During the Angelus on this Third Sunday of Advent, Pope Francis greeted the many pilgrims present, including many families with their children, who brought little statuettes of the Child Jesus to be blessed on this day, known as "Bambinelli Sunday". Saint Pope Paul VI started this tradition over fifty years ago.
Speaking from the window of the Apostolic Palace overlooking the Square, Pope Francis greeted the children present, wishing them and their families a blessed Christmas. He blessed the figurines of the Child Jesus they brought with them to be placed in their Christmas nativity scenes back home.
He also offered special greetings to pilgrims from Latin America present in St. Peter's Square as part of a group dedicated to Our Lady of Guadalupe, whose feast is celebrated annually on December 12. He also greeted all those from Caritas Internationalis celebrating their 70th anniversary, and praised their work helping the most vulnerable in the world, especially those affected by environmental degradation.
Before leading the recitation of the Angelus, the Pope reflected on today's Gospel reading, which recounts John the Baptist responding to those who come to him asking how to change their lives for the better, since their hearts were touched by the Lord. It reflects an enthusiasm for the Lord's coming and a desire to prepare themselves concretely for this joyous, life-changing experience. In the same way, we too should ask ourselves what we should do within our own lives, the Pope suggested, and reflect on what we are called to do and become.
The question of what we are to do recalls that "life has a task for us", the Pope said. It is not something left to chance, but rather, "It is a gift that the Lord grants us", since He asks to discover ourselves and "to work hard to make the dream that is your life come true". We all have a mission to accomplish, he explained, and we should not be afraid to ask the Lord this question often: What can we do for the Lord, and what can we for ourselves, our brothers and sisters, the Pope asked, and how can this be translated concretely into contributing to the good of the Church and society? Advent is the time we need "to stop and ask ourselves how to prepare for Christmas", what we should do for Jesus and others.
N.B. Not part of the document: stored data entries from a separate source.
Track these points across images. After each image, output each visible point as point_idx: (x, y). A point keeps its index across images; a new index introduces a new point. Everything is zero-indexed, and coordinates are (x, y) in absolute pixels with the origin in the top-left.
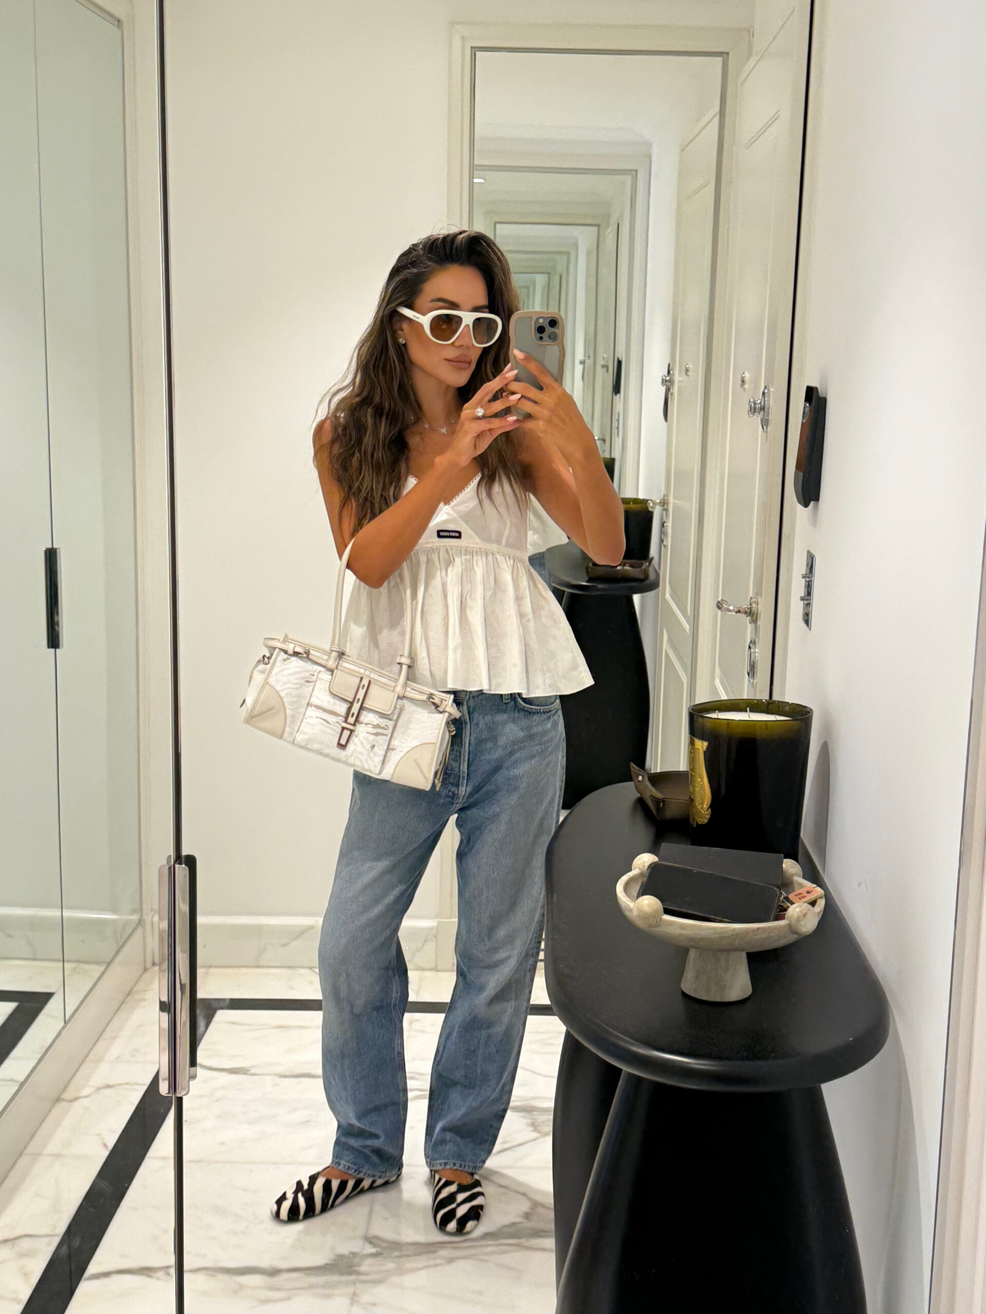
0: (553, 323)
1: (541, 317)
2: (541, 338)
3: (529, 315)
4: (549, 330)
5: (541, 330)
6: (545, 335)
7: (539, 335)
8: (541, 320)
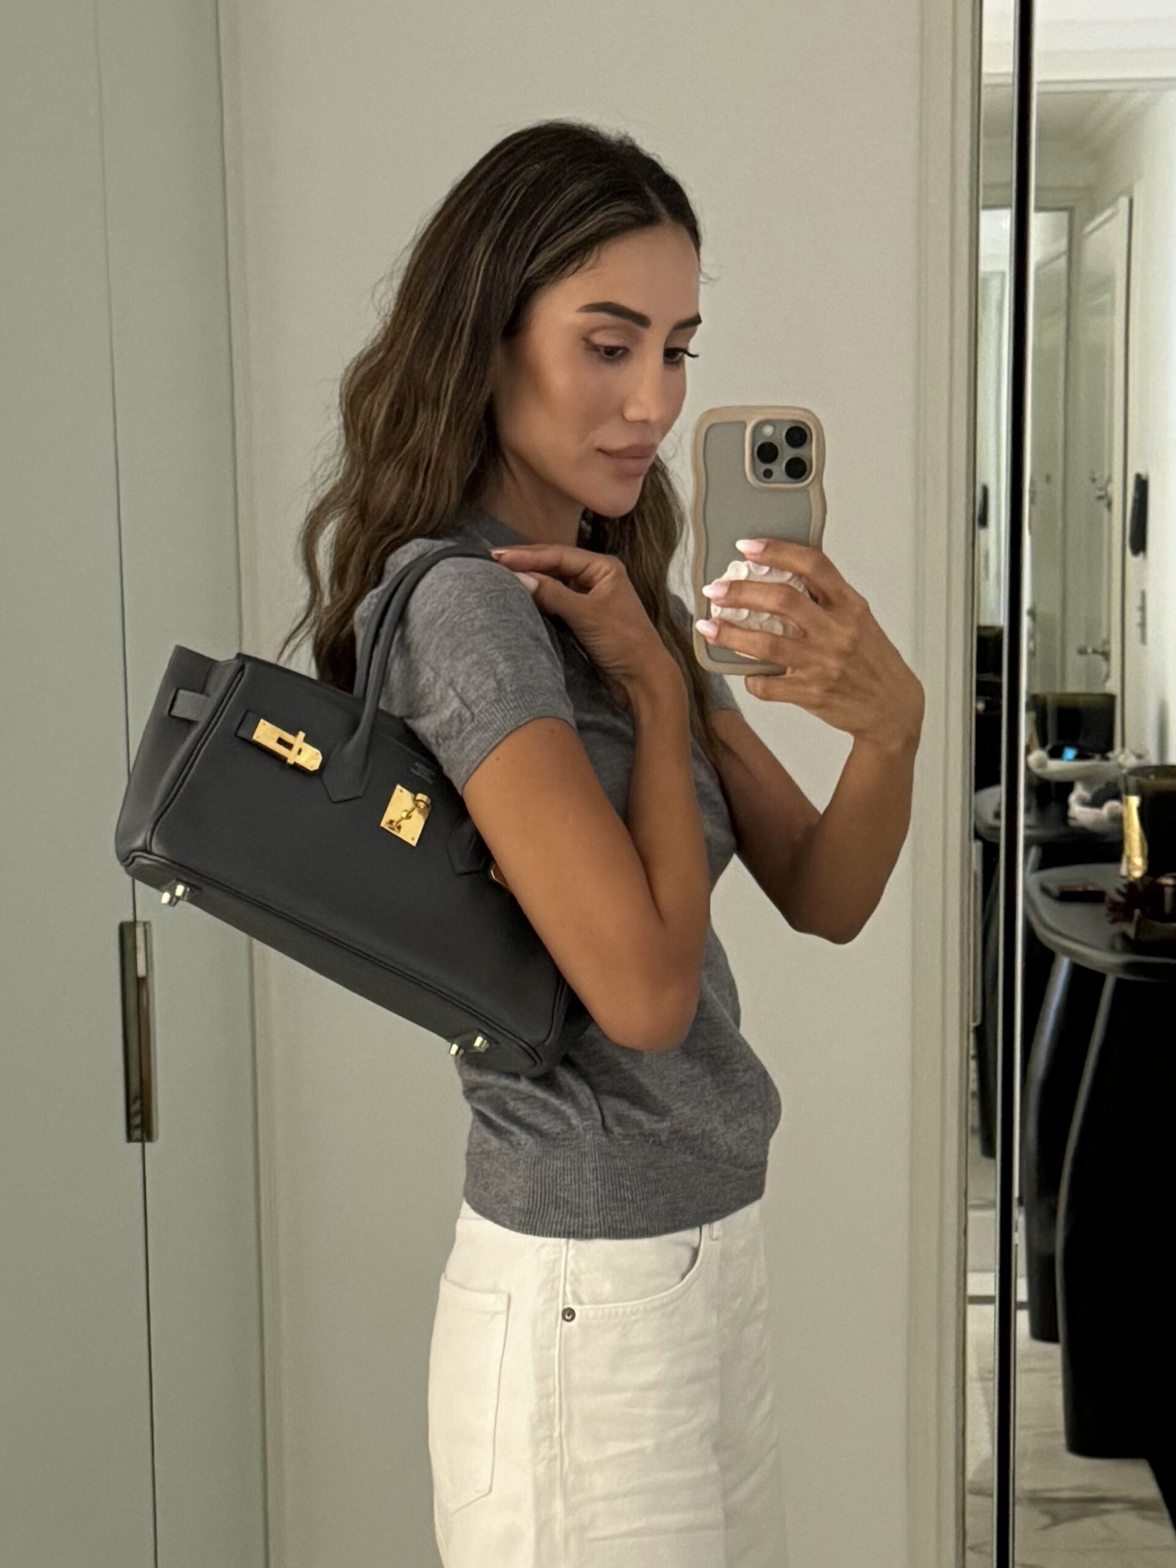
0: (798, 435)
1: (767, 422)
2: (768, 474)
3: (740, 418)
4: (787, 453)
5: (766, 452)
6: (779, 467)
7: (765, 467)
8: (768, 430)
John the Baptist, in responding to those who ask him "what should we do?", gives each person a very concrete reply to their life situation. And this offers a precious teaching, the Pope said, that "faith is incarnated in concrete life", touching us personally and transforming our lives.
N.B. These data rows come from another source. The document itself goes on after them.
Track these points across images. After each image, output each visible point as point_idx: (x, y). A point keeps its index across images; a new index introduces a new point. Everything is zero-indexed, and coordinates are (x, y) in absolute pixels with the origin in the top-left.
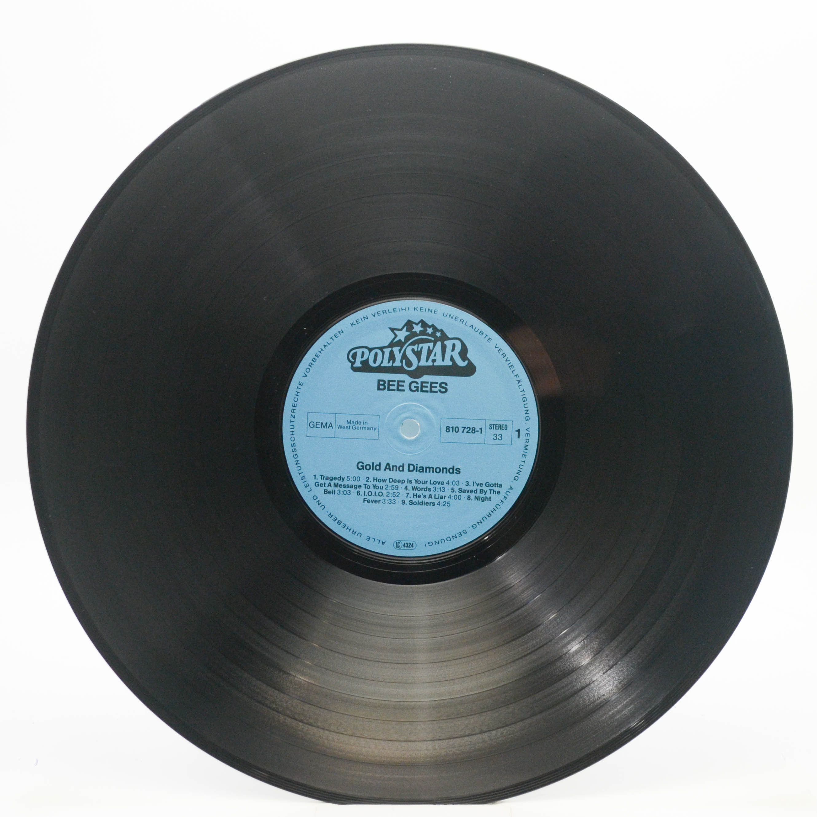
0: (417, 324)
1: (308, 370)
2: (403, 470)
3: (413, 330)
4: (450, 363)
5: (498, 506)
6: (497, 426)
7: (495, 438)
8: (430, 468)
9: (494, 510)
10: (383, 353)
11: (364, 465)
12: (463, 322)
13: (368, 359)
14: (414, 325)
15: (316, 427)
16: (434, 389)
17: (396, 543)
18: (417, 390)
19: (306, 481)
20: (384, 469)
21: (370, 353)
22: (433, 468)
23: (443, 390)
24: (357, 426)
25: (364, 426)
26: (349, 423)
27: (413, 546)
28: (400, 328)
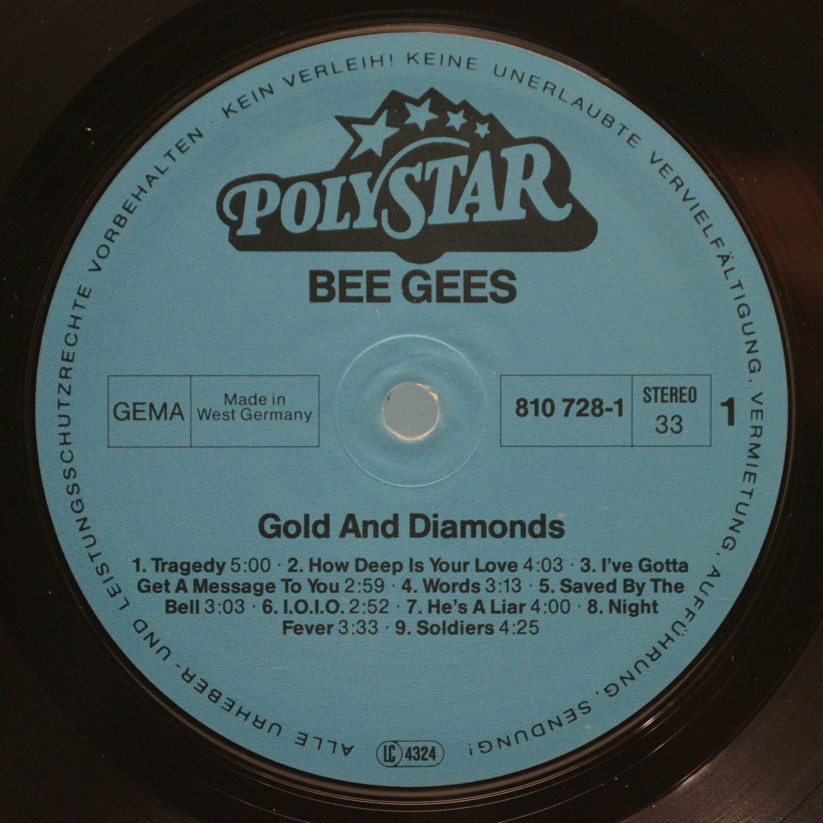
0: (418, 103)
1: (103, 251)
2: (395, 534)
3: (409, 121)
4: (520, 214)
5: (678, 627)
6: (666, 391)
7: (662, 428)
8: (473, 524)
9: (669, 638)
10: (323, 192)
11: (282, 523)
12: (552, 91)
13: (277, 213)
14: (409, 107)
15: (135, 419)
16: (475, 292)
17: (385, 747)
18: (427, 297)
19: (112, 578)
20: (339, 532)
21: (283, 193)
22: (482, 523)
23: (502, 293)
24: (254, 409)
25: (276, 408)
26: (231, 403)
27: (433, 756)
28: (369, 115)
In conclusion, he encouraged everyone to think concretely about what we can do, small or big, in our own lives as we prepare for Christmas. This could mean visiting someone who is alone, helping the elderly or the ill, or serving the poor or someone in need. It may also mean asking for forgiveness for our mistakes, paying a debt, clarifying a misunderstanding, or praying more. We can all find something concrete to do, the Pope emphasized, adding, "May the Blessed Mother help us!"